Workshop on the Financial Sustainability of Banks
06 February 2013, 6:00 pm–7:30 pm
Event Information
Open to
- All
Organiser
-
UCL Centre for Ethics and Law
Location
-
UCL Faculty of Laws, Bentham House, Endsleigh Gardens, WC1H 0EG

Speaker
Professor Roger McCormick (London School of Economics)
Chair
Professor Emilios Avgouleas (University of Edinburgh)
About this event
A league table of Bad Banks might lead to improvements in the ethics of Banking, argued LSE’s Professor Roger McCormick at a UCL’s Centre for Ethics and Law event on Sustainable Banking. He drew on evidence to the Banking Standards Committee criticising the idea that what Banks needed were more lawyers and compliance staff. Doubting the efficacy of Codes of Conduct, he advocated a focus on steps that might genuinely influence banking conduct. If it is the case that codes and process measures can simply be worked round and recognising that basic values may be important it was necessary to find other techniques. Structures played a role: Professor McCormick pointed to the de-federalisation of Barclay as a positive sign that the Bank might be taking control of the compliance and ethics problems it faced, with reporting lines direct into the CEO.

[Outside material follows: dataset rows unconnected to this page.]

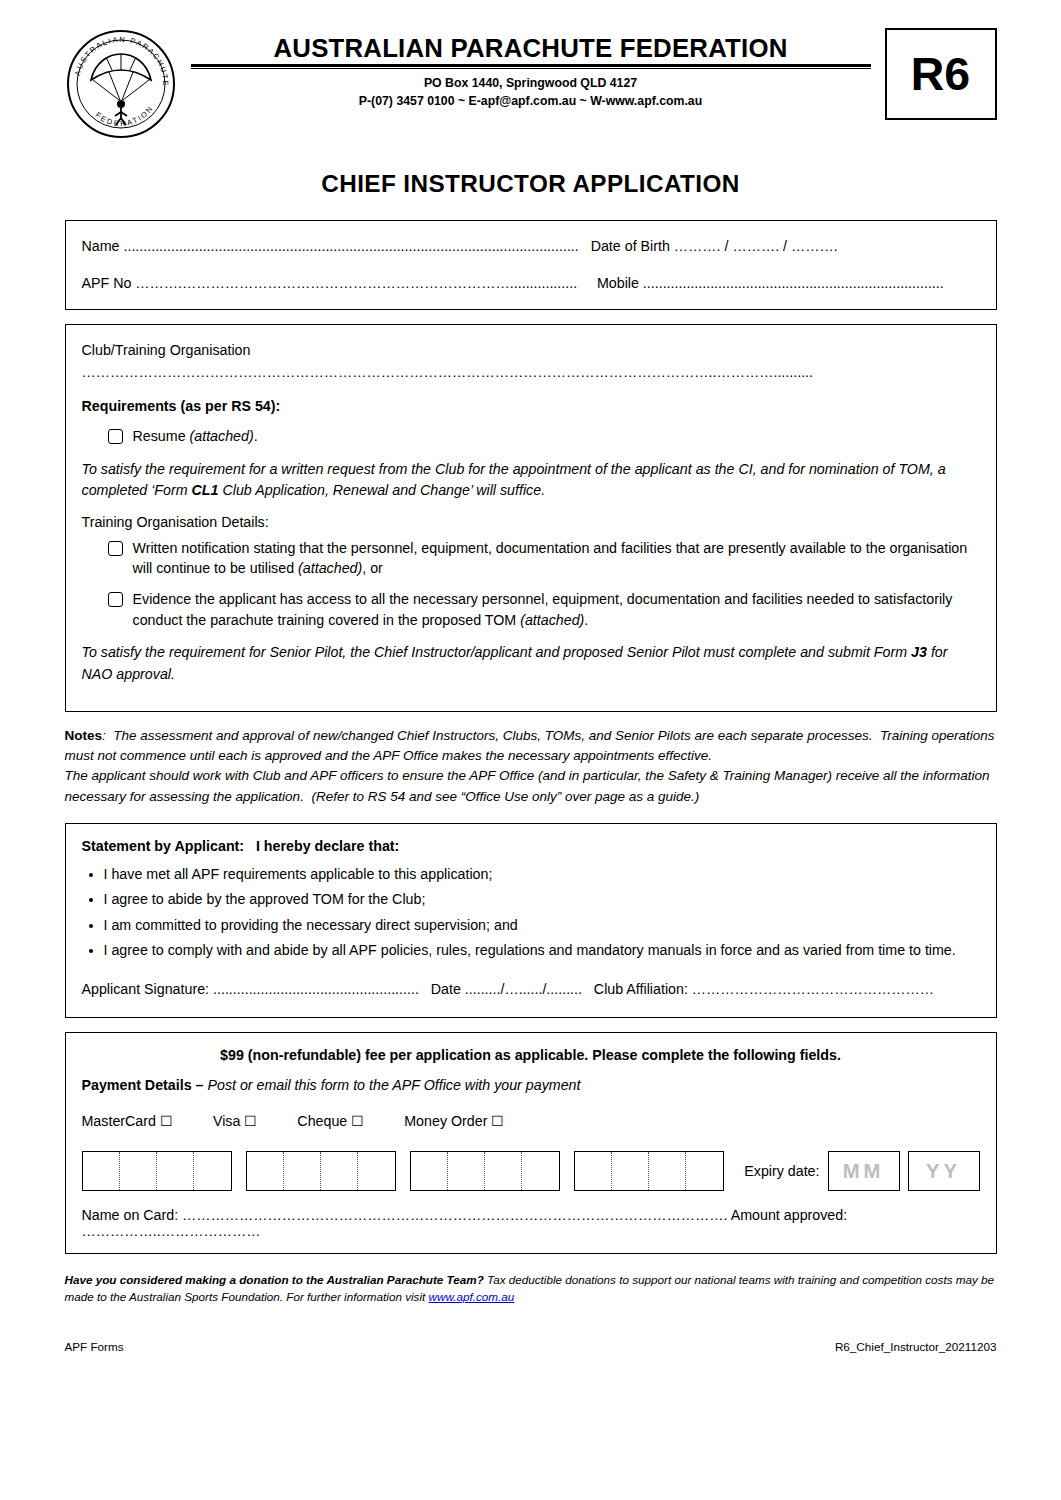AUSTRALIAN PARACHUTE FEDERATION
AUSTRALIAN PARACHUTE FEDERATION
PO Box 1440, Springwood QLD 4127
P-(07) 3457 0100 ~ E-apf@apf.com.au ~ W-www.apf.com.au
R6
CHIEF INSTRUCTOR APPLICATION
Name ................................................................................................................... Date of Birth ………. / ………. / ……….
APF No ……….……………………………………………………………................. Mobile ............................................................................
Club/Training Organisation ……………………………………………………………………………………………………………………..…………..........
Requirements (as per RS 54):
Resume (attached).
To satisfy the requirement for a written request from the Club for the appointment of the applicant as the CI, and for nomination of TOM, a completed ‘Form CL1 Club Application, Renewal and Change’ will suffice.
Training Organisation Details:
Written notification stating that the personnel, equipment, documentation and facilities that are presently available to the organisation will continue to be utilised (attached), or
Evidence the applicant has access to all the necessary personnel, equipment, documentation and facilities needed to satisfactorily conduct the parachute training covered in the proposed TOM (attached).
To satisfy the requirement for Senior Pilot, the Chief Instructor/applicant and proposed Senior Pilot must complete and submit Form J3 for NAO approval.
Notes: The assessment and approval of new/changed Chief Instructors, Clubs, TOMs, and Senior Pilots are each separate processes. Training operations must not commence until each is approved and the APF Office makes the necessary appointments effective.
The applicant should work with Club and APF officers to ensure the APF Office (and in particular, the Safety & Training Manager) receive all the information necessary for assessing the application. (Refer to RS 54 and see “Office Use only” over page as a guide.)
Statement by Applicant: I hereby declare that:
I have met all APF requirements applicable to this application;
I agree to abide by the approved TOM for the Club;
I am committed to providing the necessary direct supervision; and
I agree to comply with and abide by all APF policies, rules, regulations and mandatory manuals in force and as varied from time to time.
Applicant Signature: .................................................... Date ........./…....../......... Club Affiliation: ……………………………………………
$99 (non-refundable) fee per application as applicable. Please complete the following fields.
Payment Details – Post or email this form to the APF Office with your payment
MasterCard ☐ Visa ☐ Cheque ☐ Money Order ☐
Expiry date:
MM
YY
Name on Card: ……………………………………………………………………………………………………. Amount approved: ……………..…………………
Have you considered making a donation to the Australian Parachute Team? Tax deductible donations to support our national teams with training and competition costs may be made to the Australian Sports Foundation. For further information visit www.apf.com.au
APF Forms R6_Chief_Instructor_20211203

But there was a profound need to realign the interests of boards who had often not been informed of illegalities and other problems in their Companies. One approach was to look for proxy indicators of poor culture and magnify attention on those. Interestingly, Banks Sustainability Reports do not, he emphasised, contain information on regulatory findings and fines in spite of guidance that they ought to. McCormick has been developing a tabular format for collating and simplifying the information into a league table to make the information more impactful. The information is collated by researchers including fines and the nature of any breach.
Professor Emilios Avgouleas of the University of Edinburgh applauded the initiative and warned against too superficial a reliance on the notion of cultural change. To understand what we meant by a sustainable bank we had to think about what the purposes of a bank were and how those purposes could best be served. Complexity and incentives meant that utility banking, hedging and speculation had merged into a melange of one purpose where gambling and outsmarting competitors had become more important than long term financial health. For Avgouleas incentives were the key; at the moment they encouraged manipulation and short termism. Steps like McCormick’s league table had potential, he thought but regulators needed to concentrate on incentives not culture. In particular, a naming and shaming approach would not prevent a serious financial sustainability event in the future.
With the seminar taking place on the day the Francis Report was published, a member of the audience posed the broader question: isn’t cultural failure a broader social phenomenon? And if so, where does that failure stem from? The audience member felt that was a failure of societal values. An interesting area of deliberation which the Centre is involved in encouraging dialogue, is what role if any law and regulation has to play in shaping such values.